Taft, of course, was author of the 1922 Balzac ruling separating citizenship in the unincorporated territories from the Constitution as it applies in incorporated territories before Balzac. It is an historic understatement that the fabricated differentiation between incorporated and unincorporated territories is now an anachronism.

So the real issue for the territories is whether they want full and equal citizenship that comes only with statehood. That includes statehood for Puerto Rico, or integration into an existing state for small territories. If integration into a state is offered and rejected, the small territories can remain less than fully democratic client states or seek independence, with or without a treaty of alliance called “free association.”

It is in that context that we can better understand the news report on the 2020 citizenship confirmation and census litigation as it relates to territories.

Another lower court mess for Supreme Court to clean up?

The Washington Post article on NY v. U.S. Dept. of Commerce reviews the bidding on the census citizenship question without addressing territorial impacts.

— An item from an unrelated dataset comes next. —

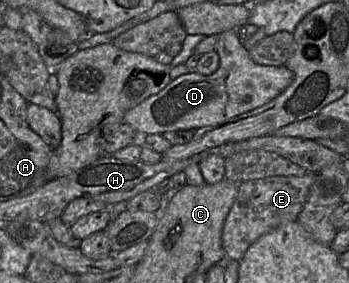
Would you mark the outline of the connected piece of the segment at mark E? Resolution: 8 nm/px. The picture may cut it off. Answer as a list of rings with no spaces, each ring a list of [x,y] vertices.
[[[306,172],[303,176],[272,176],[239,183],[236,199],[222,230],[222,246],[226,256],[240,261],[259,237],[287,222],[297,221],[315,176],[316,173]]]

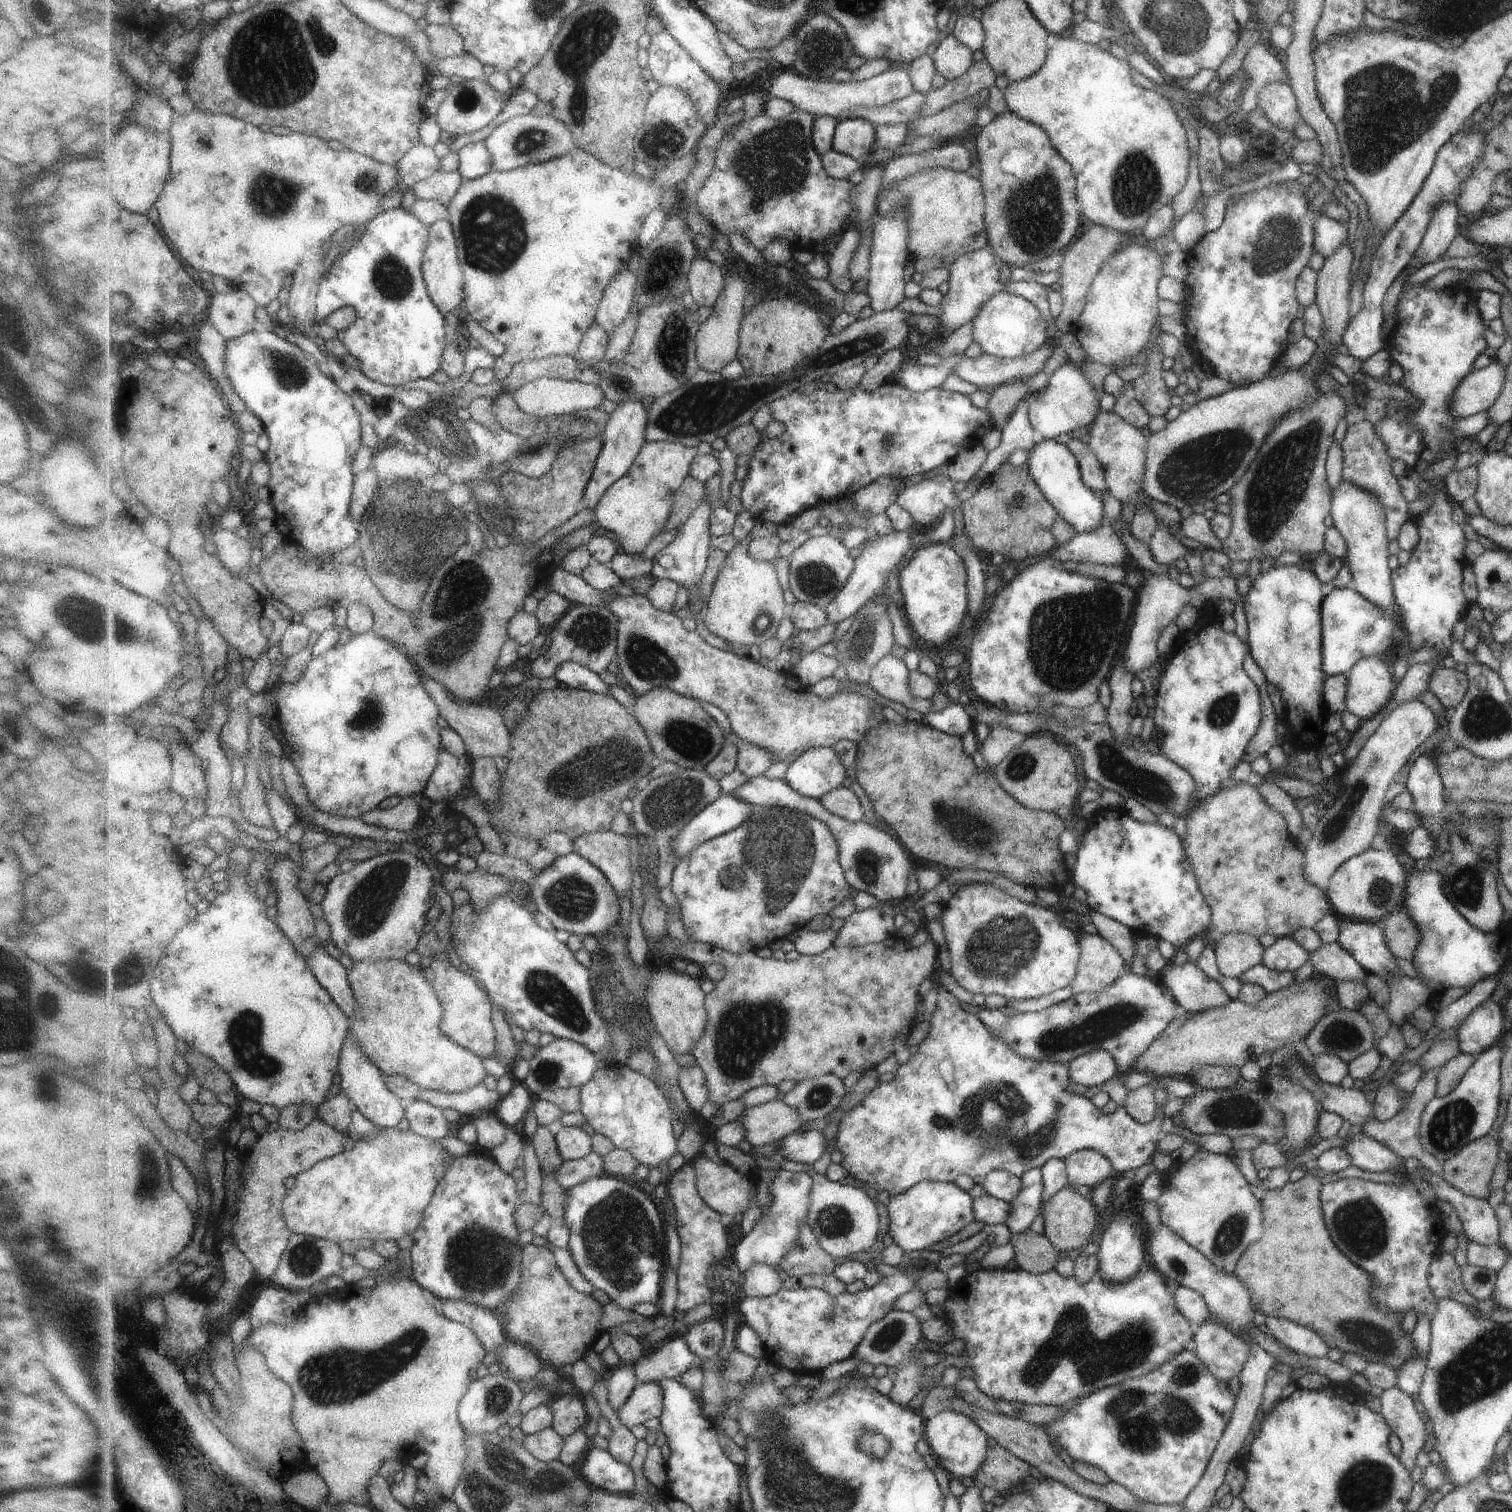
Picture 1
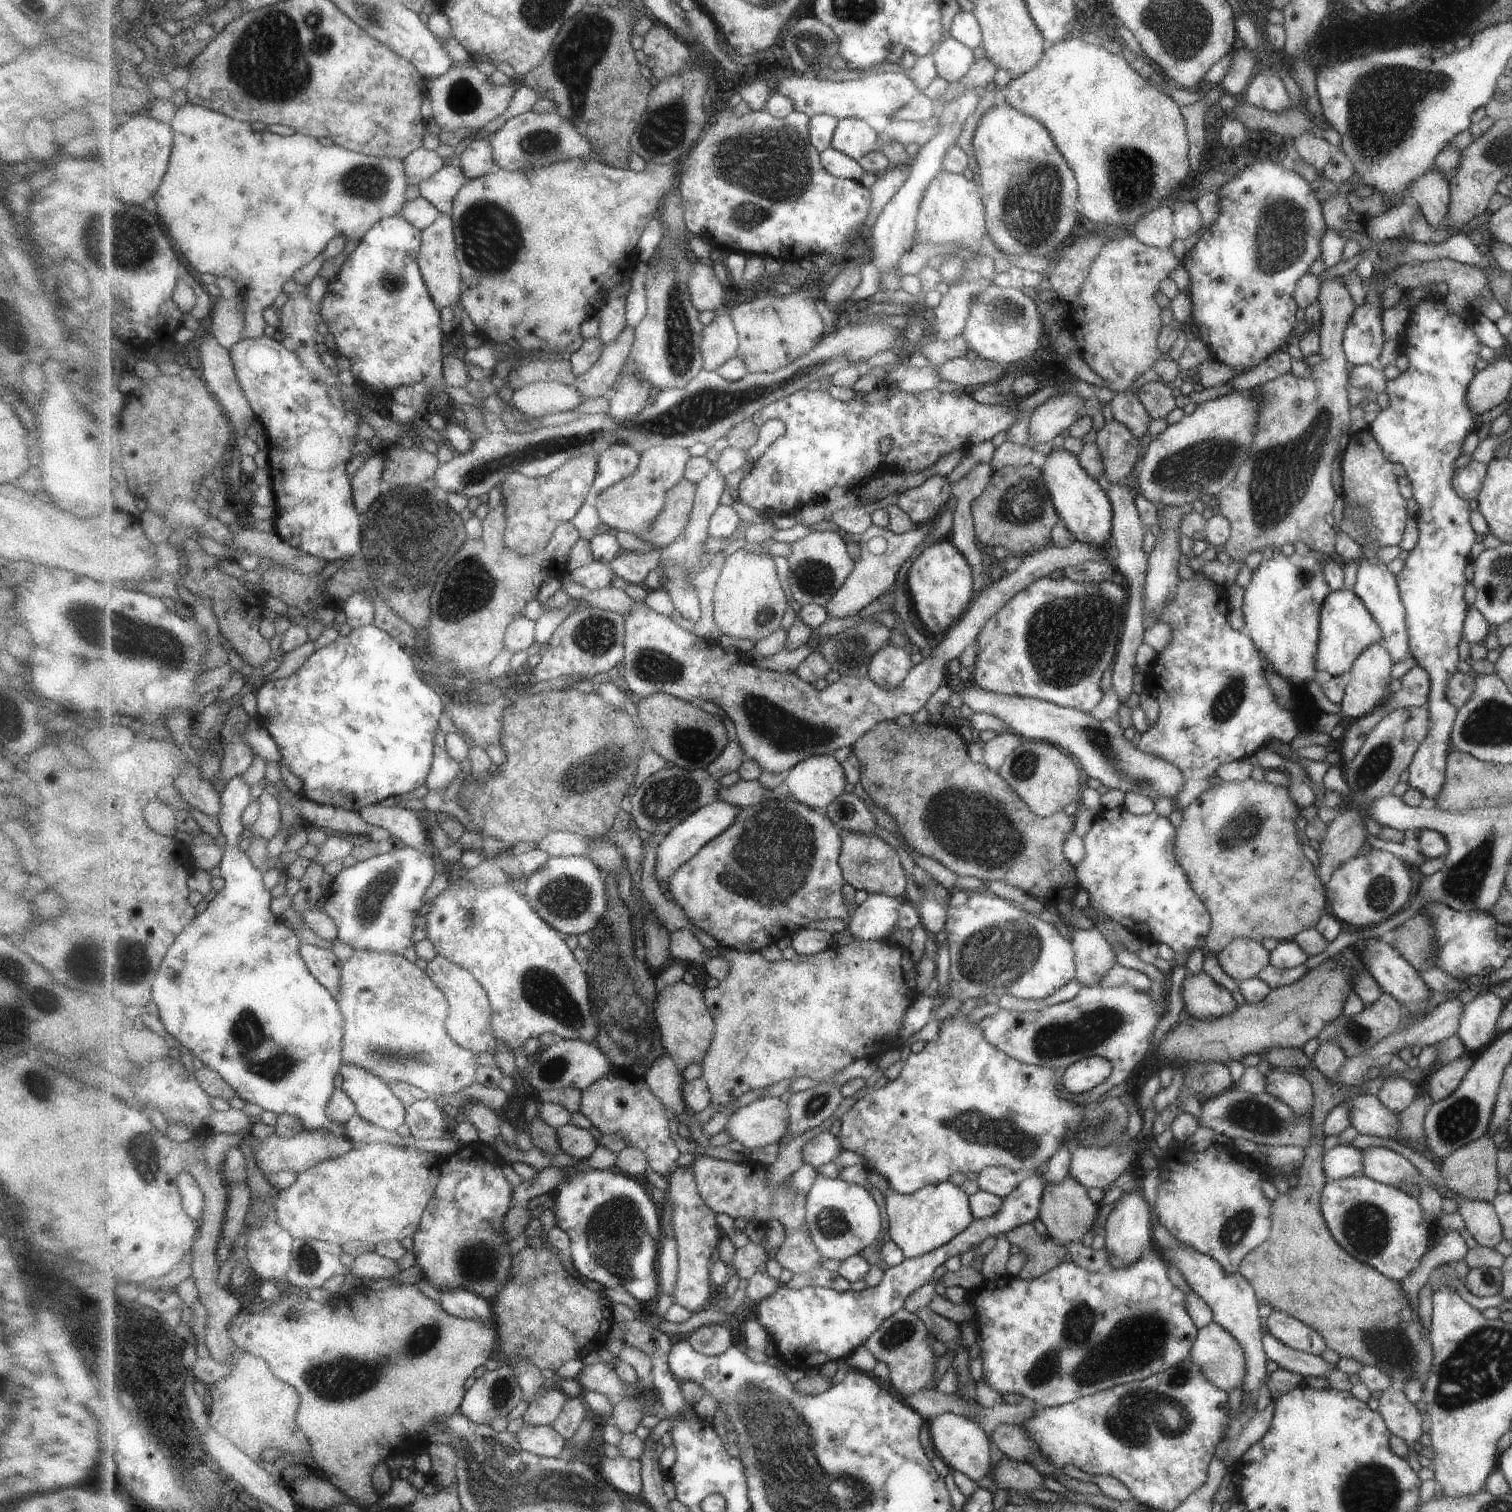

According to this reporting, the court in this case seemed to be influenced by the fact that the Commerce Department Secretary attributed inclusion of the citizenship question on the census form to the Justice Department, but the Justice Department confirmed that it initiated inclusion of the question at the request of the Commerce Department.

Under the checks and balances and separation of powers principles that are pillars of American constitutional federalism, the internal process through which the Department of Justice endorsed and supported the question is arguably none of the court’s business. There is nothing unconstitutional about another Cabinet Department requesting the Justice Department to initiate an executive action with its endorsement of the constitutional rectitude of that action.

Thus, this ruling appears to be part of the overall trend of judicial hyper-vigilance due to the not surprising and entirely accurate perception by many federal judges that President Trump and his Cabinet officers are not comporting themselves in a manner consistent with longstanding bureaucratic protocols in the Executive Branch. But that does not justify the judges of the judicial branch failing to comport themselves consistent with impartial standards for judicial review.

If this case ends up in the U.S. Supreme Court in may be because the court allowed its ruling to be influenced by political questions, just as Chief Justice Taft did in his 1922 ruling in the Balzac case.

Howard Hills is former counsel in the Executive Office of the President, National Security Council and State Department on territorial affairs. He is author of the book Citizens Without A State.